Resilience Workshop V: How to learn from what has been lived in a constructive way

Resilience Workshop V: How to learn from what has been lived in a constructive way

Psychology

In this fifth installment of his Resilience Workshop, the psychologist Tomás Navarro teaches the readers of ABC Bienestar the steps to learn constructively from the experiences we have lived

Fourth installment: This is the attitude that really helps to overcome problems

Resilience Workshop V: How to learn from what has been lived in a constructive wayPM3:10

Experience is useless if we are not able to learn from the experience. Well, learning we always learn, but sometimes we don’t learn constructively. From a disappointment in love, some people learn to analyze people better and others learn that love hurts and that it is not worth loving intensely.

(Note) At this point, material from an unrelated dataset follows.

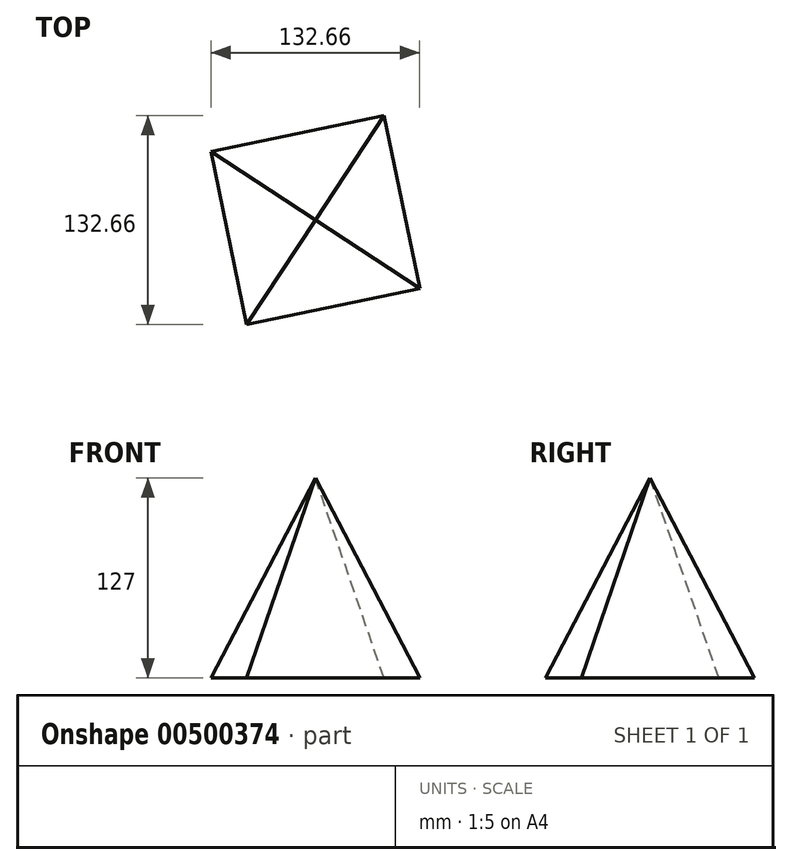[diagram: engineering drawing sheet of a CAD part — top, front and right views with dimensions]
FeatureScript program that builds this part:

One of those two learnings is constructive, the other does not. But what do we need to do to learn from what has been lived in a constructive and resilient way? Depending on the evaluations we make of what happens to us, we can extract constructive learning or rush to our conclusions, adopt a tremendous attitude or fall into desolation or self-pity.

Nothing of the

 what happens is in vain if we are able to learn from it, from what happened to us, from suffering what we feel and about pain what caused us; But sometimes we ourselves are our own worst judge, judging and punishing ourselves mercilessly from a hasty conclusion. We believe that we deserve to suffer for some adversity that we are suffering or that we believe we have caused and we abandon ourselves to suffering.

I would like to share with you some steps to learn from what has been lived in a constructive and resilient way.

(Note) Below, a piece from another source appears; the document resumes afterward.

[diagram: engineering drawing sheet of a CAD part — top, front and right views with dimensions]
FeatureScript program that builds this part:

1. Give a new meaning to what has been lived

It gives a new meaning to what has been lived free of guilt and shame. The emotions they are born from our perceptions and also from our inner dialogue. So what is your inner dialogue? What do you say to yourself? Are you blaming yourself? Well, you should know that, if so, you are punishing yourself senselessly. Look at what happened to analyze what happened with the perspective you have now and thus be able to definitively close the drawer in which you keep what happened.

2. Greet yourself nicely

There is no worse judge than yourself. We punish ourselves with an unrealistic demand, we apologize to others for what we are unable to forgive in ourselves, and we treat each other badly. Pay special attention to your intimate reports, to your inner language, to the questions you ask yourself, to the origin and cause of what has happened to you, as well as to what you have to understand, learn and do in order to overcome adversity.

3. Reinterpret your past

You are now wiser, so you can reinterpret your past with more perspective. Redefine your past and contextualize what happened to you. Try to understand what you experienced with a new perspective.

4. Forgive and forgive yourself

Save the good memories and the rest is obvious. It is better than that time that you are going to spend in removing vague memories, distorted images and confusing facts mixed with opinions and confabulations you dedicate to drawing your future.

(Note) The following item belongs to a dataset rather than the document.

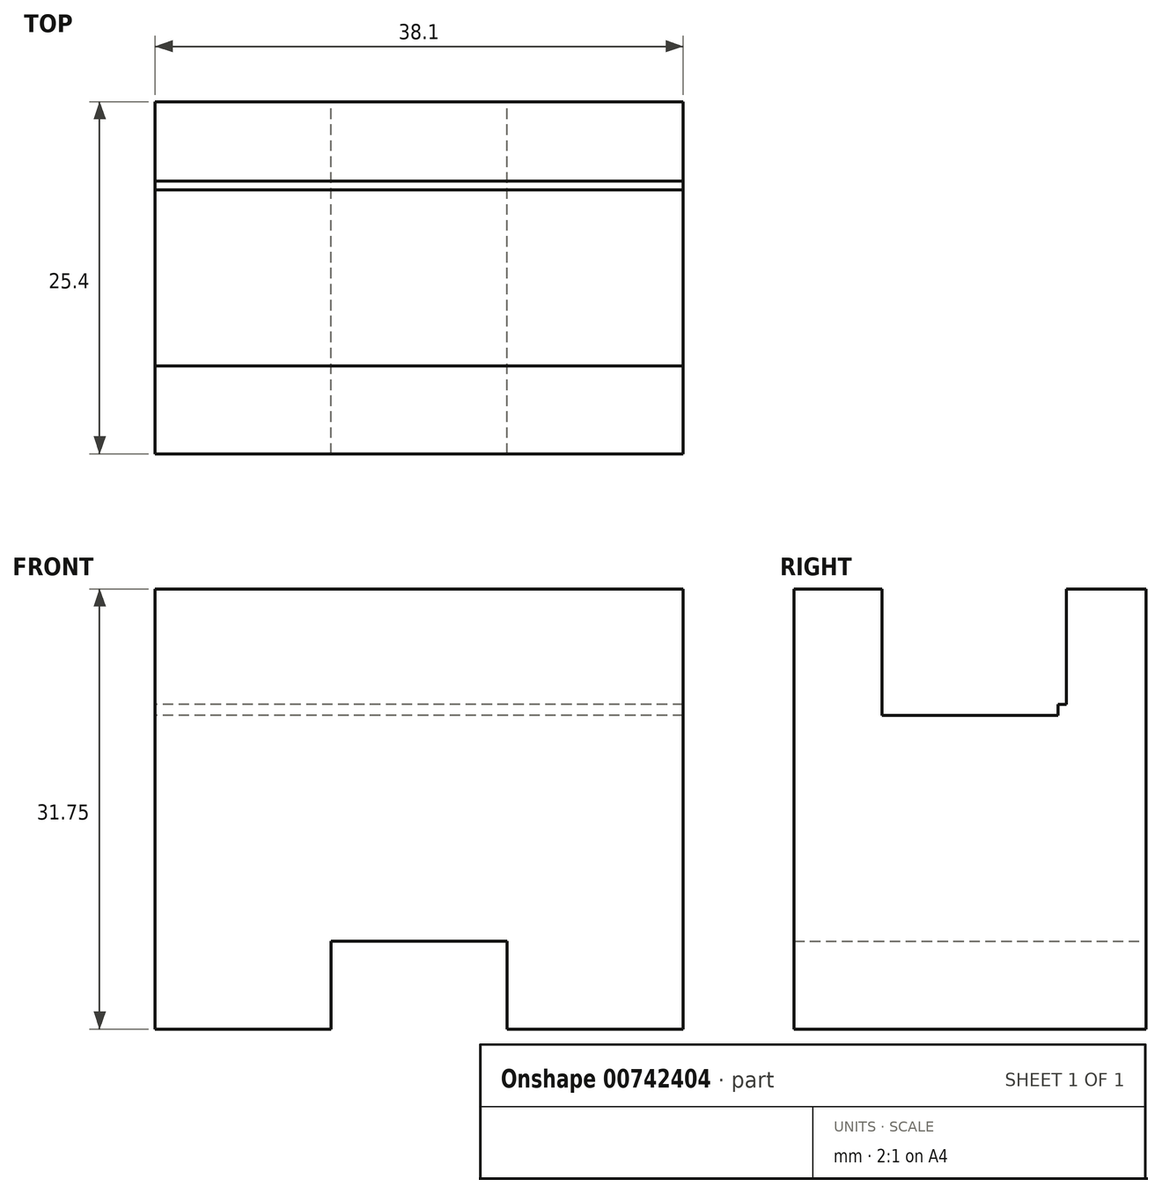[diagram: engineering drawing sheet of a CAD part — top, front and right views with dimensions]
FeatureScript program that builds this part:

5. Recognize yourself and give yourself a chance

Recognize yourself, rebuild yourself and give yourself a chance. The past, past is. What you have lived explains some things in your life, but it is only an influence, do not forget it. Do not consider that your past conditions your whole life. The lived does not have to condition your present nor your future.

6. Review the routines that you have integrated

Sometimes we do strange things to show ourselves that we are strong, that we were able to overcome a situation and that we will not go through it again. Be careful with the routines you incorporate, as they may seem good on the surface, but sometimes they don’t. If you need to, do a symbolic act that reminds you of how strong you have been, but never how much you have suffered. Your routines have to be positive and show your ability to compose yourself.

What have you learned from what happened to you? Before incorporating something as a lesson make sure that what you incorporate is real, that is, that it is free of biases and distortions. Learn well from what happened, since what you conclude you will incorporate into your inner dialogue and will become part of your frame of reference before life as the official version of events.